• Task instructions:
The full listing, written out exactly and without images, is the expected result.
━━ Data records
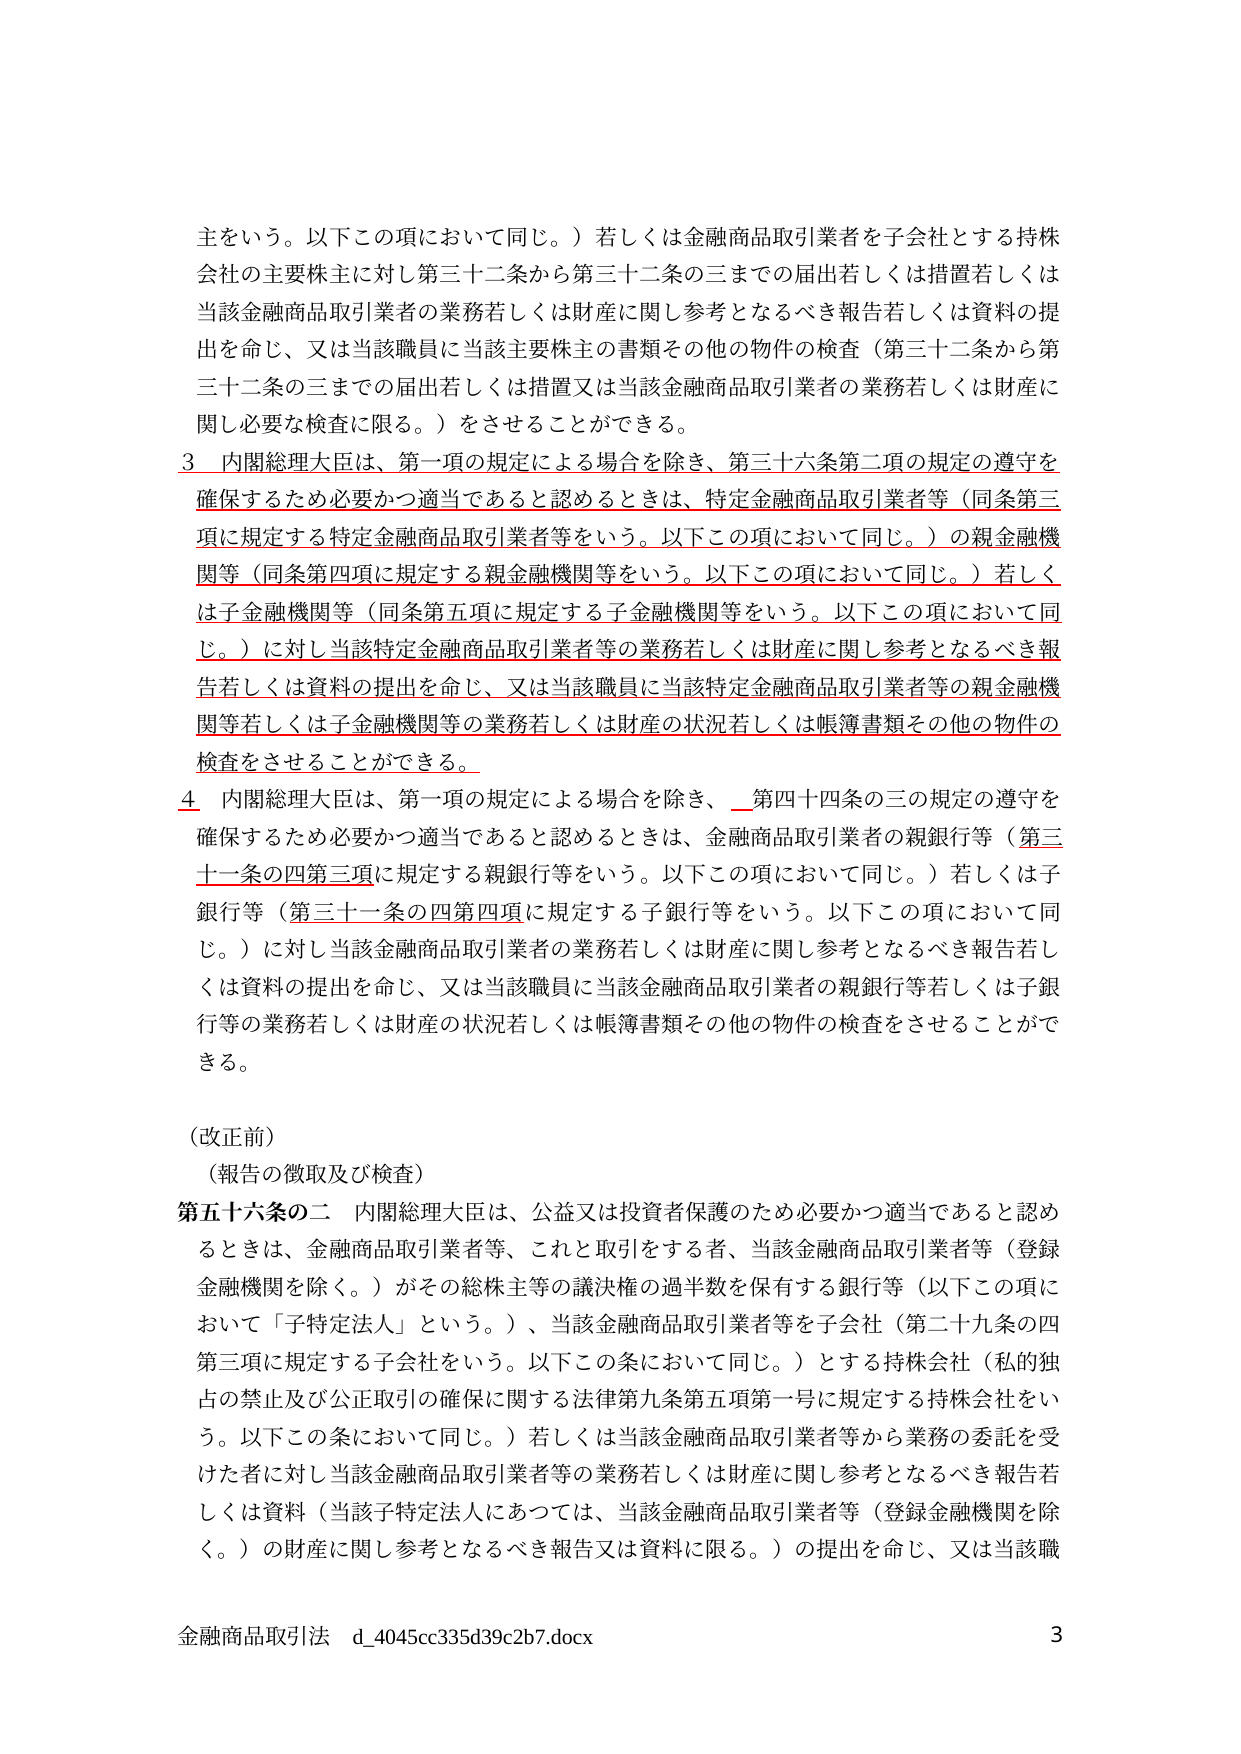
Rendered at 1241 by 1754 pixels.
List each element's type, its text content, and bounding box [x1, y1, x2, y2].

text （改正前） [177, 1117, 1063, 1154]
text （報告の徴取及び検査） [196, 1154, 1063, 1192]
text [177, 217, 1063, 442]
text ３ 内閣総理大臣は、第一項の規定による場合を除き、第三十六条第二項の規定の遵守を確保するため必要かつ適当であると認めるときは、特定金融商品取引業者等（同条第三項に規定する特定金融商品取引業者等をいう。以下この項において同じ。）の親金融機関等（同条第四項に規定する親金融機関等をいう。以下この項において同じ。）若しくは子金融機関等（同条第五項に規定する子金融機関等をいう。以下この項において同じ。）に対し当該特定金融商品取引業者等の業務若しくは財産に関し参考となるべき報告若しくは資料の提出を命じ、又は当該職員に当該特定金融商品取引業者等の親金融機関等若しくは子金融機関等の業務若しくは財産の状況若しくは帳簿書類その他の物件の検査をさせることができる。 [177, 442, 1063, 779]
text ４ 内閣総理大臣は、第一項の規定による場合を除き、 第四十四条の三の規定の遵守を確保するため必要かつ適当であると認めるときは、金融商品取引業者の親銀行等（第三十一条の四第三項に規定する親銀行等をいう。以下この項において同じ。）若しくは子銀行等（第三十一条の四第四項に規定する子銀行等をいう。以下この項において同じ。）に対し当該金融商品取引業者の業務若しくは財産に関し参考となるべき報告若しくは資料の提出を命じ、又は当該職員に当該金融商品取引業者の親銀行等若しくは子銀行等の業務若しくは財産の状況若しくは帳簿書類その他の物件の検査をさせることができる。 [177, 779, 1063, 1079]
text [177, 1192, 1063, 1567]
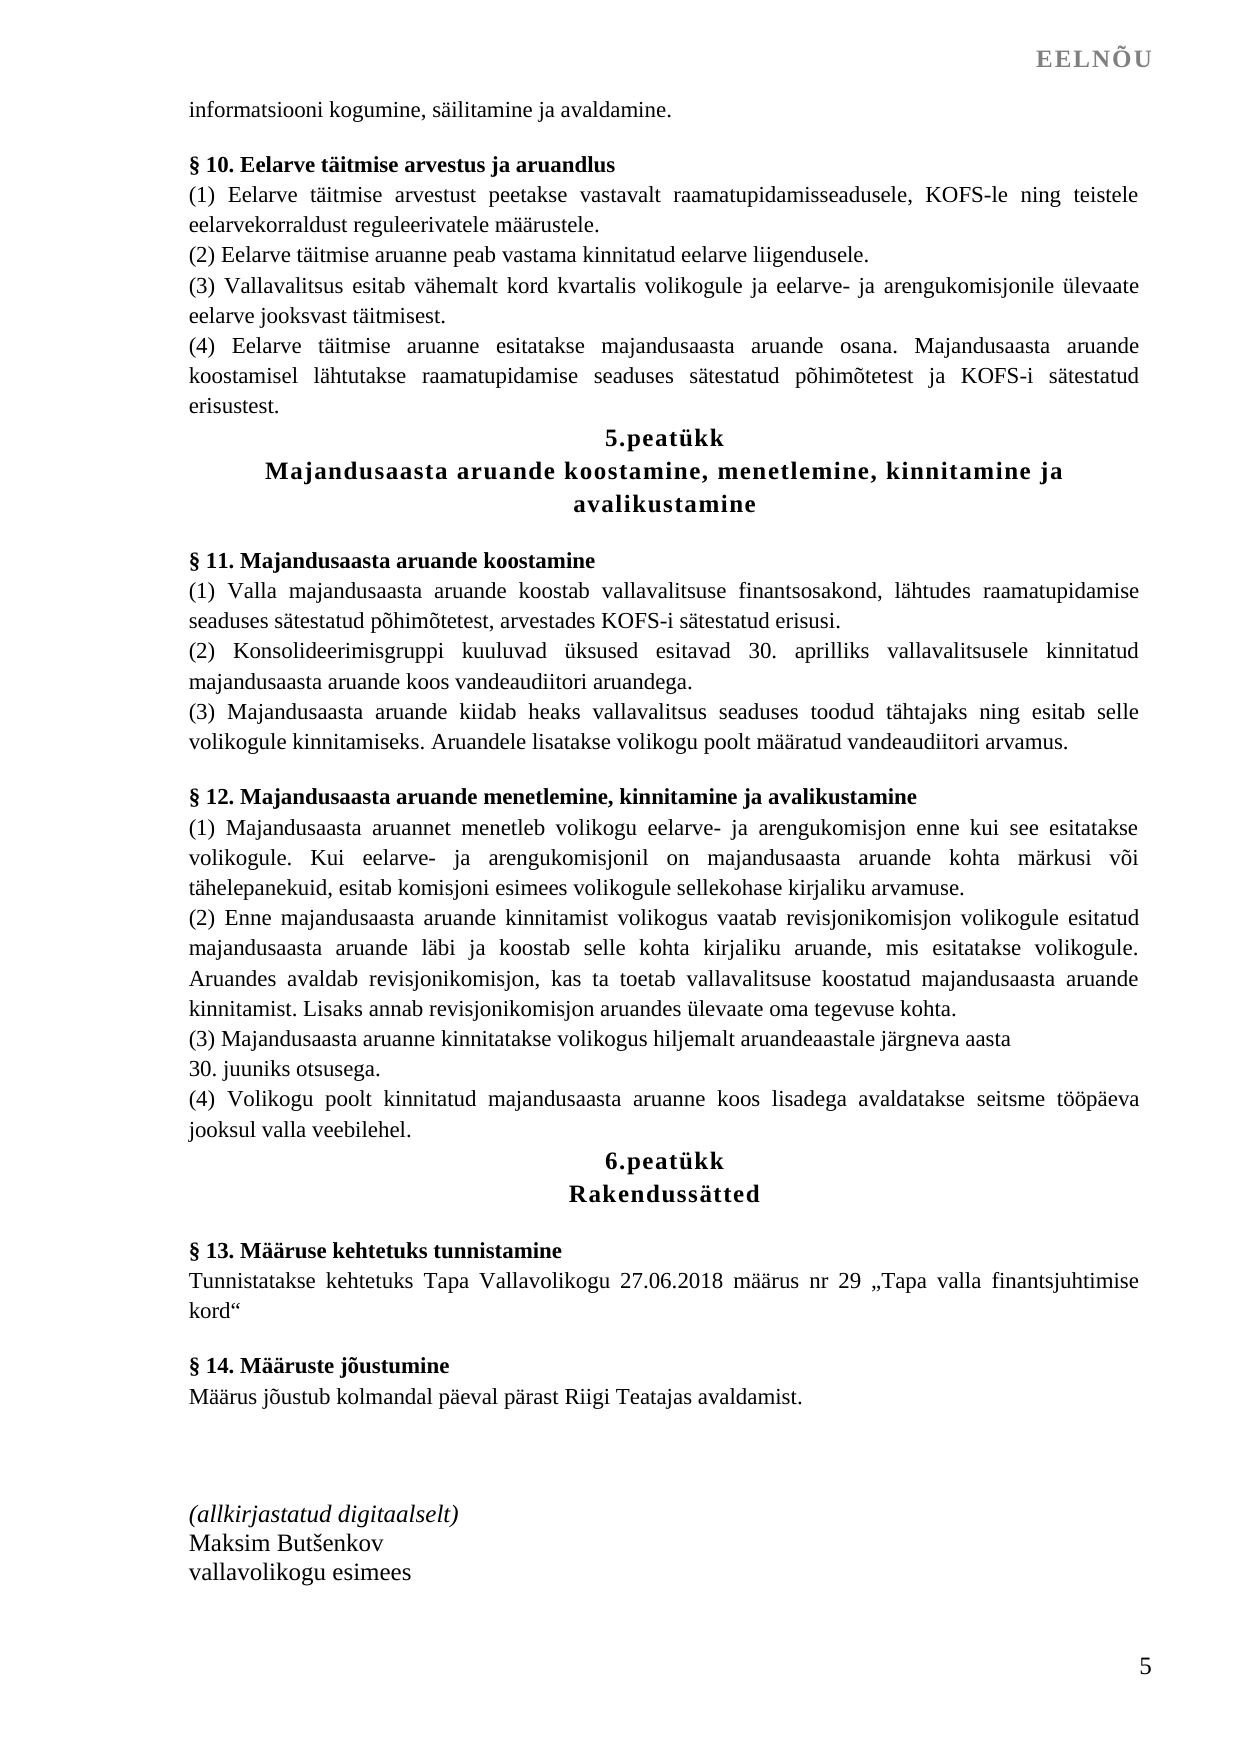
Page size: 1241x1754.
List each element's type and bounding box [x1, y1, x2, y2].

table_cell [166, 96, 1140, 1643]
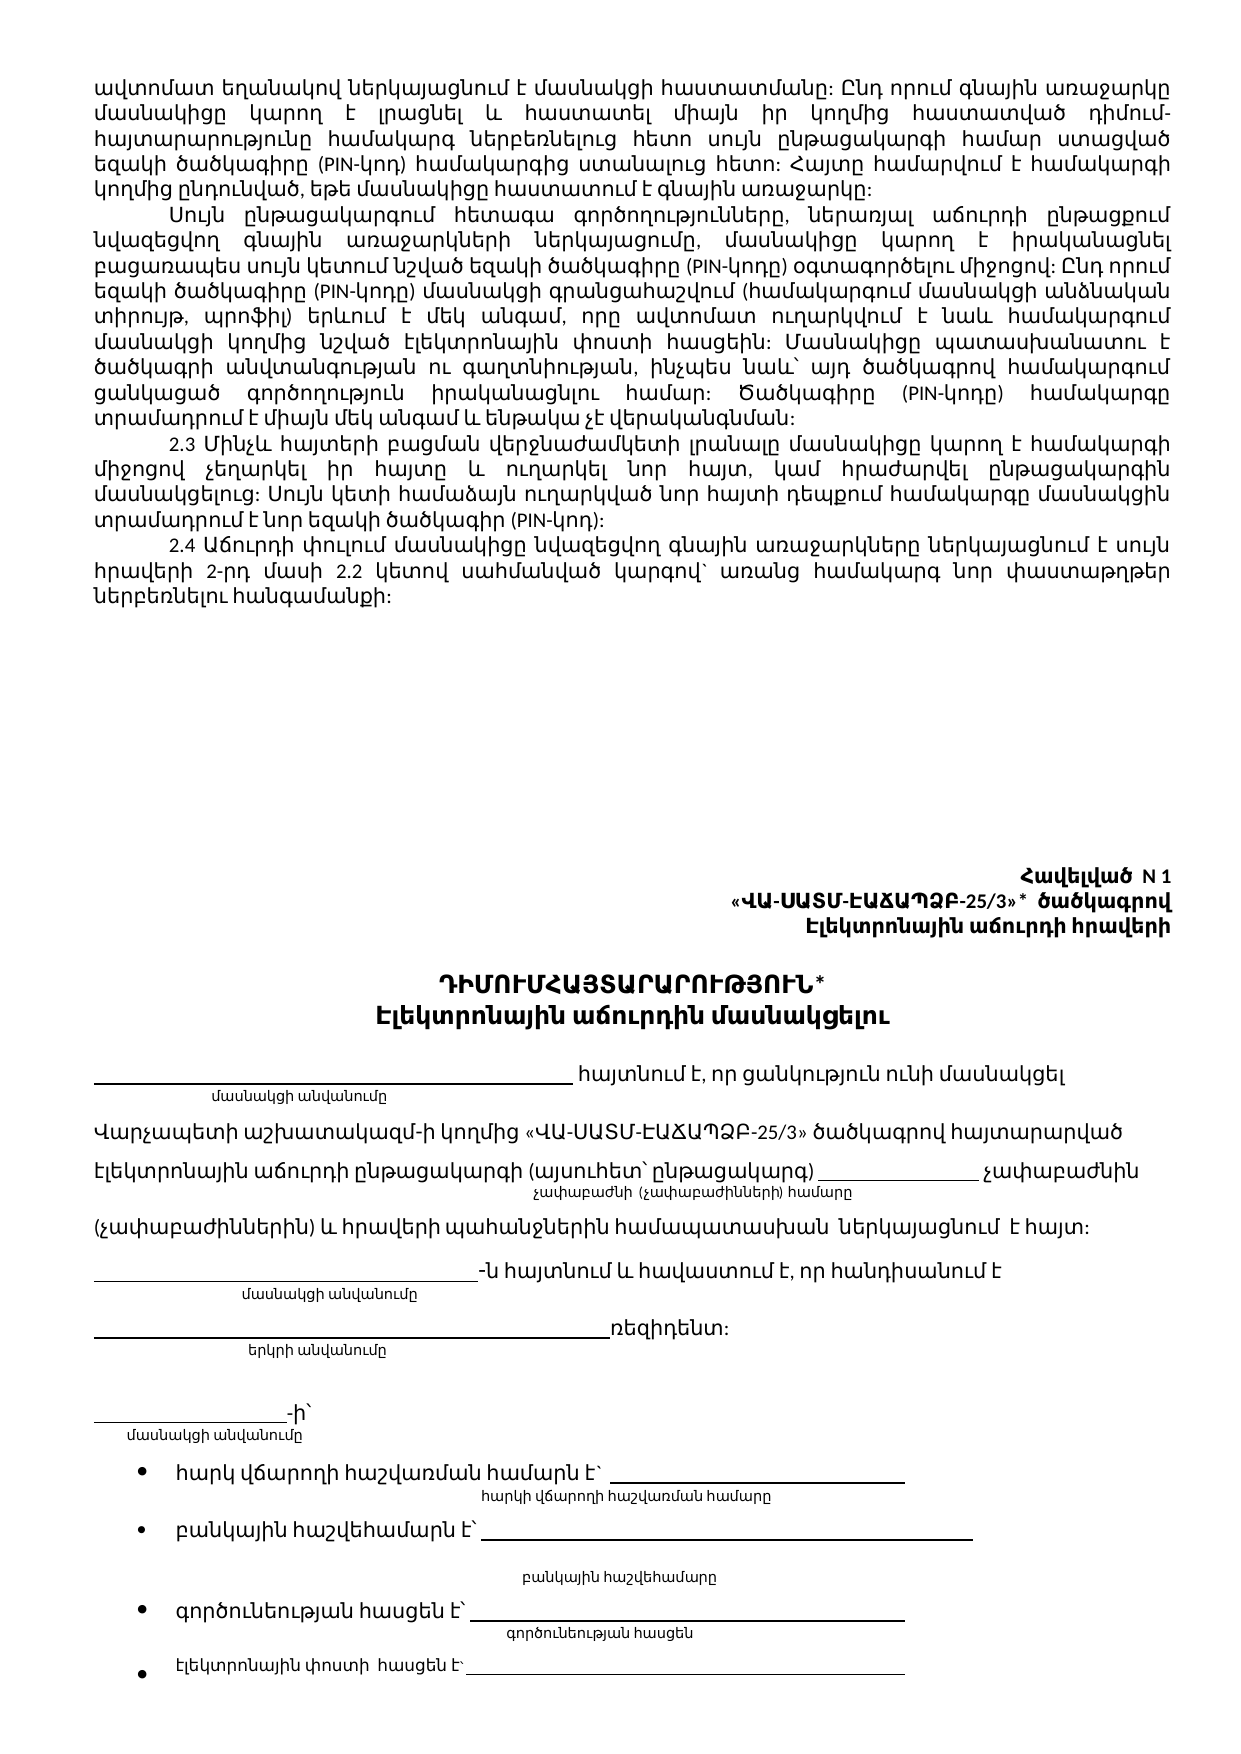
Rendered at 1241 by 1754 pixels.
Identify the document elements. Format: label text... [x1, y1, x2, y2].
━━━━
• Written response:
Rendered at 1241 by 1754 pixels.
List each element's type, its text content, and bounding box [x1, y1, x2, y2].

text （改正前） [177, 1117, 1063, 1154]
text （報告の徴取及び検査） [196, 1154, 1063, 1192]
text [177, 217, 1063, 442]
text ３ 内閣総理大臣は、第一項の規定による場合を除き、第三十六条第二項の規定の遵守を確保するため必要かつ適当であると認めるときは、特定金融商品取引業者等（同条第三項に規定する特定金融商品取引業者等をいう。以下この項において同じ。）の親金融機関等（同条第四項に規定する親金融機関等をいう。以下この項において同じ。）若しくは子金融機関等（同条第五項に規定する子金融機関等をいう。以下この項において同じ。）に対し当該特定金融商品取引業者等の業務若しくは財産に関し参考となるべき報告若しくは資料の提出を命じ、又は当該職員に当該特定金融商品取引業者等の親金融機関等若しくは子金融機関等の業務若しくは財産の状況若しくは帳簿書類その他の物件の検査をさせることができる。 [177, 442, 1063, 779]
text ４ 内閣総理大臣は、第一項の規定による場合を除き、 第四十四条の三の規定の遵守を確保するため必要かつ適当であると認めるときは、金融商品取引業者の親銀行等（第三十一条の四第三項に規定する親銀行等をいう。以下この項において同じ。）若しくは子銀行等（第三十一条の四第四項に規定する子銀行等をいう。以下この項において同じ。）に対し当該金融商品取引業者の業務若しくは財産に関し参考となるべき報告若しくは資料の提出を命じ、又は当該職員に当該金融商品取引業者の親銀行等若しくは子銀行等の業務若しくは財産の状況若しくは帳簿書類その他の物件の検査をさせることができる。 [177, 779, 1063, 1079]
text [177, 1192, 1063, 1567]
Page size: 1241x1754.
List each element's type and bounding box [x1, y1, x2, y2].

table_cell [166, 96, 1140, 1643]
Rendered at 1241 by 1754 pixels.
Identify the document elements. Format: label text... [x1, y1, x2, y2].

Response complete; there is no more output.